How to Read an Electropherogram for DNA Sequencing

An electropherogram is the graphical output that converts the chemical reactions of DNA sequencing into a visual format. This plot represents the raw data generated by automated sequencing instruments, most commonly those using capillary electrophoresis. It translates the order of fluorescently tagged DNA fragments into the corresponding sequence of nucleotide bases. This allows for manual verification of the precise genetic code determined by the software.

Understanding the Electropherogram Display

The electropherogram is a two-dimensional graph where the axes correspond to specific measurements from the sequencing process. The horizontal X-axis represents the length of the DNA fragments, related to the time they pass through the capillary. The vertical Y-axis measures the intensity of the fluorescent signal, or Relative Fluorescence Units (RFU), indicating the amount of DNA fragment detected.

Each peak visible on the graph corresponds to a single nucleotide base that passed the detector. Modern Sanger sequencing uses four different fluorescent dyes, linked to the four dideoxynucleotides (ddNTPs) that terminate the DNA chain. This system distinguishes the bases: Adenine (A) is typically green, Cytosine (C) is blue, Guanine (G) is black or yellow, and Thymine (T) is red.

The software uses the color and position of each peak to determine the sequence, displaying the corresponding letter above the peak. For a high-quality read, these peaks should be sharp, evenly spaced, and clearly resolved. The baseline represents the background noise or zero fluorescence and should remain flat and near zero for reliable results.

Interpreting Quality and Reliability Scores

Assessing the overall quality of the data is necessary before interpreting the sequence. The primary metric for this assessment is the Phred Quality Score (Q-score), a logarithmic measure of the probability that a base call is incorrect. A higher Q-score signifies a lower chance of error, providing statistical confidence for each base.

A base with a Q20 score indicates a 1 in 100 chance of being called incorrectly (99% accuracy). High-quality data often requires a Q30 score, meaning the base has a 1 in 1,000 chance of error (99.9% accuracy). These scores are displayed graphically above the sequence peaks, allowing a rapid check of the data’s trustworthiness across the read length.

Visually evaluating quality involves checking for uniform peak height and consistent spacing. The “read length” refers to the continuous stretch of sequence that maintains a high Q-score. Quality typically drops off toward the end of the trace as the signal weakens and bases become less resolved.

Step-by-Step Sequence Interpretation

Translating the visual peaks into the DNA sequence begins with identifying the base call line generated by the sequencing software. This line of letters represents the computer’s best guess for the sequence. Manual review is necessary to confirm accuracy, especially at positions of interest, starting with homozygous bases.

A sequence position is homozygous when the peak is sharp, well-separated, and only one color signal is present. The height of this single peak is typically greater because all DNA fragments contributing to the signal are the same length. The base caller assigns the corresponding nucleotide letter (A, T, C, or G) to this dominant peak.

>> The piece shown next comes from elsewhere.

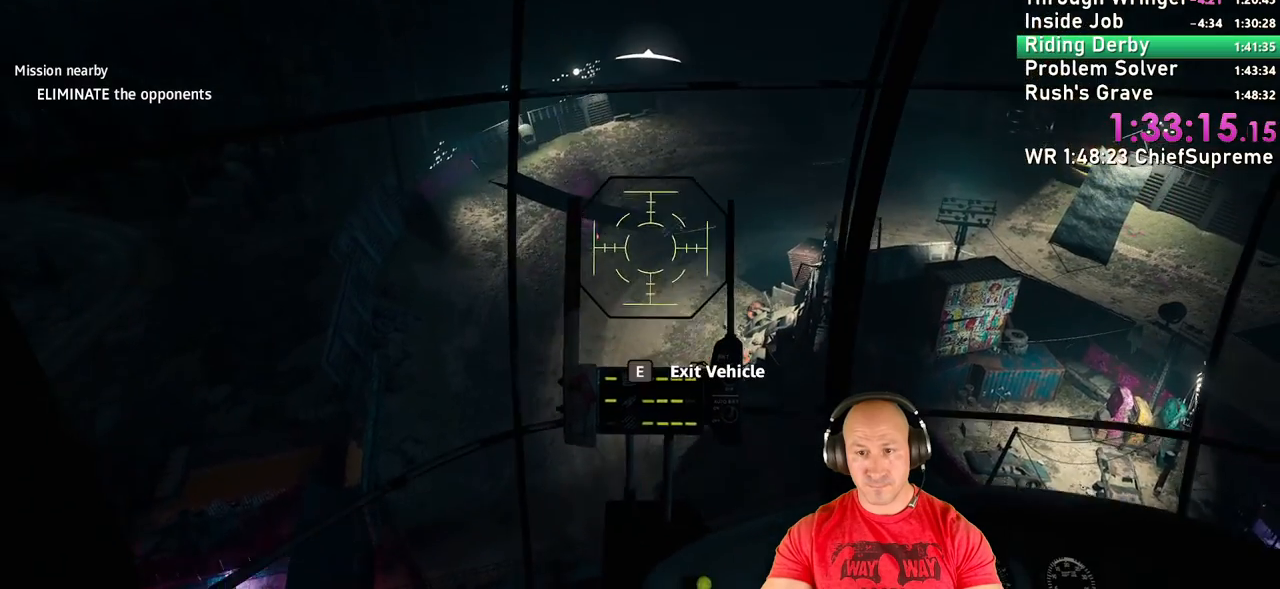
{"keys": [], "mouse": ["left"], "events": [[150, "mouse_left", "down"]]}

Identifying heterozygous bases requires recognizing two superimposed peaks at the same position. This indicates the individual carries two different nucleotides at that location. These two peaks will be different colors and should ideally show a 50/50 ratio in their heights. If the ratio deviates significantly, it may suggest a sequencing issue requiring careful inspection.

Recognizing Common Sequencing Artifacts

Several common visual anomalies, or artifacts, can interfere with accurate sequence interpretation and should be recognized as technical noise. One frequent artifact is the “dye blob,” a large, broad peak often occurring early in the trace (around the first 50 to 100 base pairs). Dye blobs are caused by unincorporated fluorescent dye molecules that co-migrate with shorter DNA fragments but do not correspond to a specific base call.

A noisy background, characterized by small, multi-colored peaks cluttering the baseline, can cause the software to assign an ‘N’ to the sequence. This ‘N’ indicates an unresolved base because the true signal is too weak or the background is too high for a confident call. A persistently noisy trace suggests a problem with the sample quality or the sequencing reaction.

Baseline drift is an artifact where the entire baseline gradually rises or falls across the trace length. This makes it difficult to assess true peak height and uniformity due to inconsistent software scaling. Recognizing these artifacts alerts the reader to regions that may need to be disregarded or re-sequenced for reliable results.